Even sanctuary counties tend to have lower rates of poverty or people on public assistance, higher median incomes, and lower unemployment than non-sanctuary counties.
In a speech on sanctuary cities to law-enforcement officials on July 12, Attorney General Jeff Sessions stated, “According to a recent study from the University of California Riverside, cities with these policies have more violent crime on average than those who don’t.” As one of the study’s authors, this is factually inaccurate.
What our study found was that there is no relationship between a city’s sanctuary status and its crime rate, whether we look at violent or property crime. Sessions chose to simply ignore this and instead to misrepresent our study so it fit the Trump administration’s narrative that sanctuary cities “breed crime.”
When challenged, Ian Prior, a spokesman for Sessions, argued that, “The Attorney General accurately cited data from a study that clearly showed that violent crime was higher in sanctuary cities …”
This was not what we found, as we make very clear.
Sanctuary cities date back to the 1980s and Seattle’s own policy was put in place by the City Council in 2003. Sanctuary cities are usually defined as municipalities where local officials and police are forbidden from inquiring about a person’s immigration status. The purpose is to increase cooperation between immigrant communities and the police by allowing undocumented immigrants to report crime without the fear that this could lead to their deportation.
The crackdown on undocumented immigration by the Trump administration has already had a chilling effect on crime reporting by Latinos in cities like Houston and Los Angeles, where reports of domestic violence, sexual assault and rape are all down. Local officials have attributed this to fears of deportation — not actual changes in crime — which is supported by past research.
As someone who grew up in a Latino neighborhood in Southern California, I have witnessed this fear firsthand. As teenagers, my brother and I were assaulted and robbed near our friend’s apartment. When we asked our friend to have his father, who was an undocumented immigrant, call the police, he told us he couldn’t because his father could be deported if they asked about his status.
At the time, I simply accepted this as the way things were, since fear of immigration officials or the police was certainly not rare where I grew up. It wasn’t until I began researching immigration policy as a graduate student at the University of Washington, where I met my co-author Loren Collingwood, that I started to question whether this was how things had to be.

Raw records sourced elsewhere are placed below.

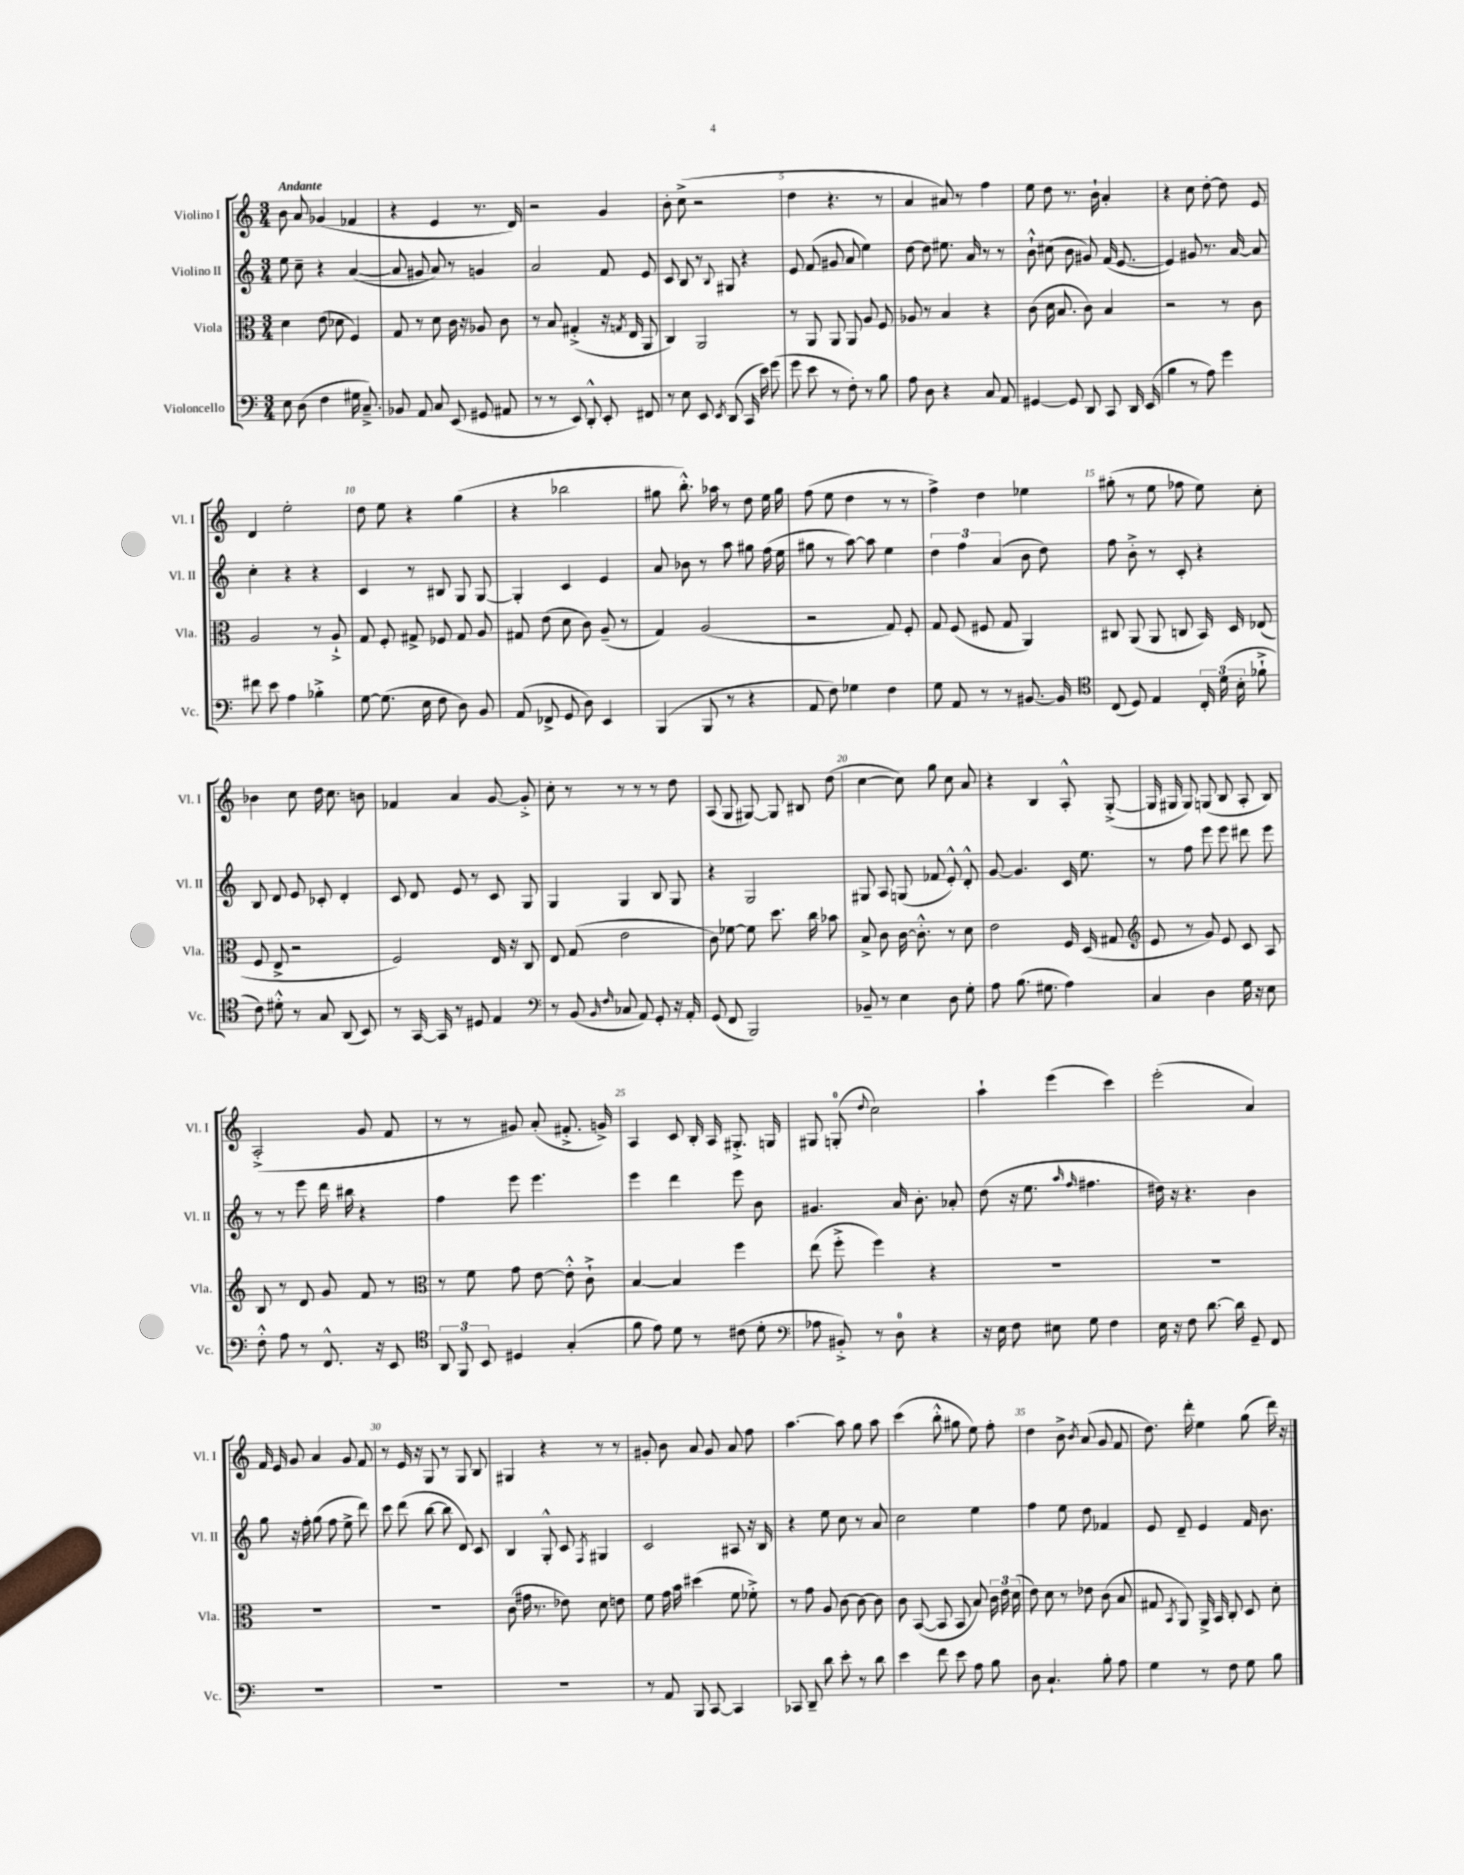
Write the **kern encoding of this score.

**kern	**kern	**kern	**kern
*staff4	*staff3	*staff2	*staff1
*clefF4	*clefC3	*clefG2	*clefG2
*k[]	*k[]	*k[]	*k[]
*M3/4	*M3/4	*M3/4	*M3/4
8E	4d	8ee	8b
(8D	.	8cc~	8a
4F	(8e	4r	(4g-
.	8d-	.	.
16G#	4F)	([4a	4f-
8.C~^)	.	.	.
=	=	=	=
8BB-	8G	8a]	4r
8AA	8r	8g#	.
8C	8d	8a)	4e
(8EE	16c	8r	.
.	16r	.	.
8GG#	8A-	4g	8.r
8AA#	8c	.	.
.	.	.	16d)
=	=	=	=
8r	8r	2a	2r
8r	8B	.	.
8EE)	(4G#'^	.	.
8DD'^^	.	.	.
8EE'	16r	8f	4g
.	8qG	.	.
.	16E	.	.
8FF#	8AA	8e	.
=	=	=	=
8r	4C)	8c	8b'
8E	.	8B	(8cc^
8EE	2AA	8r	2r
8qEE	.	8qqB	.
(8DD	.	8G#	.
16CC	.	4r	.
16e)	.	.	.
(8g	.	.	.
=	=	=	=
8g	8r	8e	4dd
8e	8AA	(8f	.
8r	8AA	8g#	4.r
8F')	8AA	8a	.
8r	8A	4ee)	.
8B	8F	.	8r
=	=	=	=
8A	8A-	[8dd	4a
8D	8r	8dd]	.
4r	4B	8.ee#	8a#)
.	.	.	8r
.	.	16a	.
8C	4r	8r	4ff
8AA	.	8r	.
=	=	=	=
[4GG#	(8c	8b`^^	8ee
.	16d	(8cc#	8dd
.	8.B	.	.
8GG#]	.	8b	8.r
8DD	8c)	8g#)	.
.	.	.	16b`
8CC	4B	(16f	4a'
.	.	[8.e	.
16DD	.	.	.
(16EE	.	.	.
=	=	=	=
4B	2r	4e])	4r
8r	.	8g#	8cc
8A)	.	8.r	[8dd'
4g	8r	.	8dd]
.	.	[16a	.
.	8c	8a]	8e
=	=	=	=
8f#	2A	4cc'	4d
8e	.	.	.
4A	.	4r	2ee'
4B-'^	8r	4r	.
.	8A`^	.	.
=	=	=	=
[8G	8G	4c	8dd
(8.G]	8F'	.	8ee
.	8G#^	8r	4r
16E	.	.	.
8F	8F-	8B#	.
8D)	8G#	8G	(4gg
8BB	8A	[8G	.
=	=	=	=
(8AA	8G#	4G']	4r
8FF-^	(8e	.	.
8GG	8d	4c	2bb-
8D)	8c)	.	.
4EE	(8A~	4e	.
.	8r	.	.
=	=	=	=
(4BBB	4G)	8a	8gg#
.	.	8b-	8.bb'^^)
8BBB	(2A	8r	.
.	.	.	16aa-
8r	.	8aa	8r
4r	.	8gg#	8dd
.	.	(16ff	16ee
.	.	16ee	16gg#
=	=	=	=
8AA	2r	8gg#	(8ff
8F)	.	8r	8ee
4G-	.	[8aa)	4dd
.	.	8aa]	.
4F	8G)	4ee	8r
.	8F'	.	8r
=	=	=	=
8G	8G	6dd	4ff^)
8AA	(8F	.	.
.	.	6ff	.
8r	8F#	.	4dd
.	.	(6a	.
8r	8G	.	.
[8.BB#	4AA)	8b	4ee-
.	.	8dd)	.
16BB#]	.	.	.
=	=	=	=
*clefC4	*	*	*
(8C	8C#	8ff	(8gg#'
8D)	(8AA	8b'^	8r
4E	8AA	8r	8ee
.	8C	8c'	8ff-
24C'	16BB)	4r	8ee)
(24d	.	.	.
.	16D	.	.
24B'	.	.	.
8f-`^	(8E-	.	8cc'
=	=	=	=
8c)	8F	8B	4b-
8d#'^^	8E^	8d	.
8r	2r	8e	8cc
8G	.	8c-'	16dd
.	.	.	8.cc
(8AA	.	4d'	.
8BB)	.	.	8b
=	=	=	=
8r	2F)	8c	4f-
[16GG	.	8d	.
16GG]	.	.	.
8r	.	8e	4a
8D#	.	8r	.
4E	16E	8c	[8g
.	16r	.	.
.	8C	8G	8g'^]
=	=	=	=
*clefF4	*	*	*
8r	8E	4G	8cc'
(8BB	(8G	.	8r
16qqBB	.	.	.
16qqF	.	.	.
8C-	2e	4G	8r
8AA)	.	.	8r
8GG'	.	8B	8r
16r	.	8G	8dd
16AA'	.	.	.
=	=	=	=
(8GG	8c)	4r	(8A
8FF	[8f-	.	8G
2BBB)	8f-]	2G	[8G#)
.	8.dd	.	8G#]
.	.	.	8B#
.	16cc	.	.
.	8b-	.	(8dd
=	=	=	=
8BB-~	8B^	8G#	[4cc
8r	8c	8A	.
4E	[16c	(8G	8cc])
.	8.c'^^]	.	.
.	.	8f-	8gg
8D	8r	8e'^^)	8cc
8G'	8d	8d'^^	8a
=	=	=	=
8A	2e	[8g	4r
(8.B	.	4.g]	.
.	.	.	4B
8.G#	.	.	.
4A)	16F	16c	8A'^^
.	(16D	8.ee	.
.	8G#	.	([8G'^
=	=	=	=
*	*clefG2	*	*
4C	8e	8r	16G]
.	.	.	16G#
.	8r	8ff	8G#)
4D	8g)	8eee	(8G
.	8e	8eee	8B
16G	8c	8ddd#	8A'
16r	.	.	.
8E	8A	8eee	8B)
=	=	=	=
8F'^^	8B	8r	(2A'^
8A	8r	8r	.
8r	8d	8eee	.
8.FF^^	8g	16ddd	.
.	.	16bb#	.
.	8f	4r	8g
16r	.	.	.
8EE	8r	.	8f
=	=	=	=
*clefC4	*clefC3	*	*
12AA	8r	4ff	8r
12FF	.	.	.
.	8f	.	8r
12BB	.	.	.
4D#	8g	8eee	8g#)
.	[8e	4.eee	(8a'
(4G'	8e'^^]	.	8.f#'^
.	8c`^	.	.
.	.	.	16g^)
=	=	=	=
8f	[4B	4eee	4A
8e)	.	.	.
8d	4B]	4ddd	8c
8r	.	.	16B'
.	.	.	16A
(8c#	4ff	8eee	8.G#'^
8d'	.	8b	.
.	.	.	16G
=	=	=	=
*clefF4	*	*	*
8A-	(8ee	4.g#	8G#
8BB#'^)	8ff'^	.	(8G'
.	.	.	8qqdd
8r	4ff)	.	2cc)
8D	.	16a	.
.	.	8.b'	.
4r	4r	.	.
.	.	8a-'	.
=	=	=	=
16r	2.r	(8dd	4aa`
16E	.	.	.
8F	.	16r	.
.	.	8.ee	.
8E#	.	.	(4eee
.	.	16qqaa	.
.	.	16qqff	.
8G	.	4.ff#	.
4F	.	.	4ccc)
=	=	=	=
16E	2.r	16dd#)	(2eee'
16r	.	16r	.
8F	.	4.r	.
[8.d	.	.	.
16d]	.	.	.
8GG~	.	4b	4a)
8FF	.	.	.
=	=	=	=
2.r	2.r	8gg	16f
.	.	.	16e
.	.	16r	8g
.	.	16ff'	.
.	.	(8gg	4a
.	.	8ff	.
.	.	8ee^	8g
.	.	8ddd)	8f
=	=	=	=
2.r	2.r	8ccc	8r
.	.	(8ddd	16e
.	.	.	16r
.	.	[8bb	8G
.	.	8bb]	8r
.	.	8d)	8G
.	.	8c	8B
=	=	=	=
2.r	(8c	4B	4G#
.	16g#	.	.
.	8.r	.	.
.	.	8G'^^	4r
.	8e-)	8c	.
.	.	8qF	.
.	8d	4G#	8r
.	8e	.	8r
=	=	=	=
8r	8f	2c	8g#'
8AA	16g	.	8b
.	16b	.	.
8BBB	(4dd#	.	8a
[8CC	.	.	8g#
4CC]	8f	8A#	8a
.	8f-'^)	16r	8ff
.	.	16B	.
=	=	=	=
8CC-	8r	4r	[4.aa
8DD~	8g	.	.
8d	8A	8ee	.
8e'	[8c	8cc	8aa]
8r	8c_	8r	8gg
8d	8c]	8a	8aa
=	=	=	=
4e	8c	2cc	(4ccc
.	([8BB	.	.
8f	8BB]	.	8bb'^^
8e	8BB	.	8gg#
8A	8B)	4ee	8ee)
8B	24c	.	8ff'
.	24e	.	.
.	(24d	.	.
=	=	=	=
8D	8e)	4ff	4dd
4.C`	8d	.	.
.	8r	8ee	8b^
.	.	.	8qb
.	8e-	8dd	(8a
8B'	(8c	4f-	8g
8A	8B	.	8f
=	=	=	=
4G	8G#	8e	8.dd)
.	8qBB	.	.
.	8AA)	8d~	.
.	.	.	16ddd'
8r	16AA^	4e	4ee
.	16BB	.	.
8F	8C'	.	.
8G	8D	16f	(8gg
.	.	8.b	.
8B	8d'	.	16ddd)
.	.	.	16r
==	==	==	==
*-	*-	*-	*-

Through my research, it became clear that the claims of immigrant criminality now directed at the undocumented are in fact as old as the nation itself. In my forthcoming book, “Handcuffs and Chain Link: Undocumented Immigrants and the Politics of Criminality,” I trace the origins of today’s modern discourse on undocumented Mexican immigration to Senate Bill 5094, passed in 1929, which linked the longstanding rhetoric of immigrant criminality to their legal treatment by criminalizing undocumented entry for the first time in the nation’s history.
Congressional debate on the bill was almost exclusively concerned with Mexican immigration, with little mention of undocumented Europeans. This helped to solidify the idea of the undocumented — and specifically undocumented Mexican — immigrants as criminals, which continues to be reflected in modern discourse such as Trump’s claims that Mexican immigrants are drug dealers and rapists.
As a Latino and advocate for sensible, humane immigration reform, I am proud of Seattle’s sanctuary status and the stand taken by Attorney General Bob Ferguson, Mayor Ed Murray and Gov. Jay Inslee. Policies like these are not about politics, they are about safety. We want our undocumented population to cooperate with the police, for their benefit and for our own.
There is a wealth of research showing that the undocumented offend at lower rates than the native-born population, and that sanctuary counties tend to have lower rates of poverty or people on public assistance, higher median incomes, and lower unemployment than non-sanctuary counties.
The majority of undocumented immigrants are not dangerous criminals, as the administration irresponsibly claims, nor are sanctuary policies linked to higher crime rates. These claims move us further from comprehensive immigration reform, something this country and the undocumented immigrants who have come here in search of a better life desperately need.